Sunday 6 April 2014

Paper Parks - Longview News




LAMPI ISLAND, Myanmar — Off a remote, glimmering beach backed by a lush tropical forest, Julia Tedesco skims the crystalline waters with mask and fins, looking for coral and fish life.




"There is almost nothing left down there," the environmental project manager says, wading toward a sign planted on the shore reading "Lampi National Park."



Some 50 meters behind it, secreted among the tangled growth, lies the trunk of an illegally felled tree. Nearby, a trap has been set to snare mouse deer. And just across the island, within park boundaries, the beach and sea are strewn with plastic, bottles and other human waste from villagers.

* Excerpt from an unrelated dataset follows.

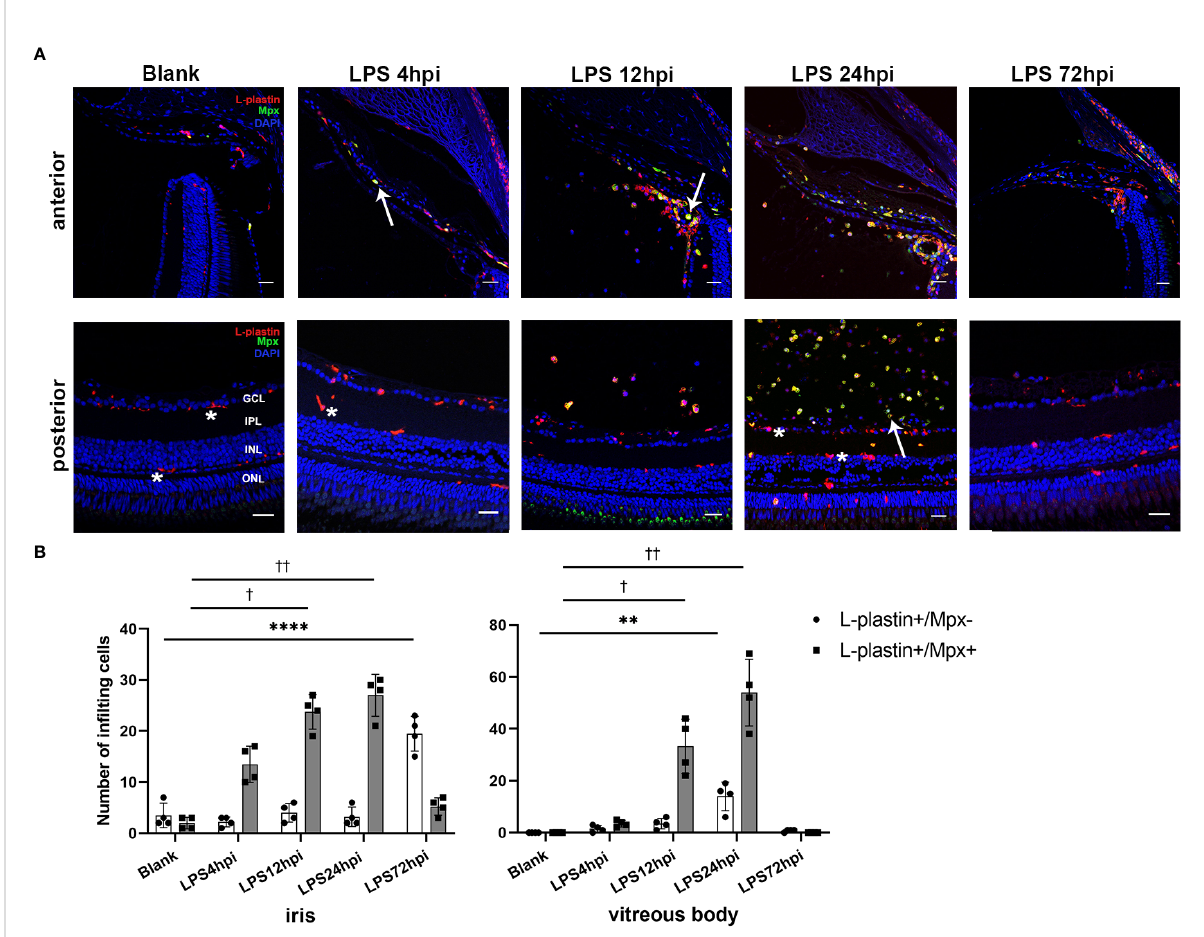
FIGURE 2 Distribution of immune cells during EIU in fl ammation process in zebra fi sh. (A) L-plastin (magenta), Mpx (green), and DAPI (blue) staining was seen in cryosections at 0 hpi (blank control), 4 hpi, 12 hpi, 24 hpi and 72 hpi of LPS. ONL, outer nuclear layer, INL, inner nuclear layer, IPL, inner plexiform layer, GCL, ganglion cell layer. Asterisk: L-plastin+/Mpx- cell. White arrow: L-plastin+/Mpx+ cell. Scale bar: 20 m m. (B) Quanti fi cation of immune cells in the iris and vitreous body at each time point (mean ± SD; * P < 0.05, ** P < 0.01, **** P < 0.0001, the number of L-plastin +/Mpx- cells were compared; † P < 0.05, †† P < 0.01, number of L-plastin+/Mpx+ cells were compared, one-way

The perilous state of Lampi, Myanmar's only marine park, is not unique. Though the country's 43 protected areas are among Asia's greatest bastions of biodiversity, encompassing snow-capped Himalayan peaks, dense jungles and mangrove swamps, they are to a large degree protected in name alone. Park land has been logged, poached, dammed and converted to plantations as Myanmar revs up its economic engines and opens up to foreign investment after decades of isolation.



Of the protected areas, only half have even partial biodiversity surveys and management plans. At least 17 are described as "paper parks" — officially gazetted but basically uncared for — in a comprehensive survey funded by the European Union.



So rangers rarely see a tiger in the 21,891-square-kilometer (8,452-square-mile) Hukaung Valley Tiger Reserve. It's the world's largest protected area for the big cats, but has been overrun by poachers supplying animal parts for traditional medicines in nearby China.



And Myanmar's first nature reserve, the Pidaung Wildlife Sanctuary set up in 1918, has been "totally poached out and should be degazetted," says Tony Lynam, a field biologist for the New York-based Wildlife Conservation Society.



Inaugurated in 1996, Lampi fit squarely into the paper park category until possibly last year, when six rangers from the Forestry Department were finally assigned to protect this 79-square mile (204-square-kilometer) marine gem. It had been, and still largely remains, a do-as-you-please place.



Blast fishing has become so intense that the Myanmar navy sent four vessels to the area in January in an attempt to curb it.



A number of international environmental groups have already set up operations and more are eager to come in.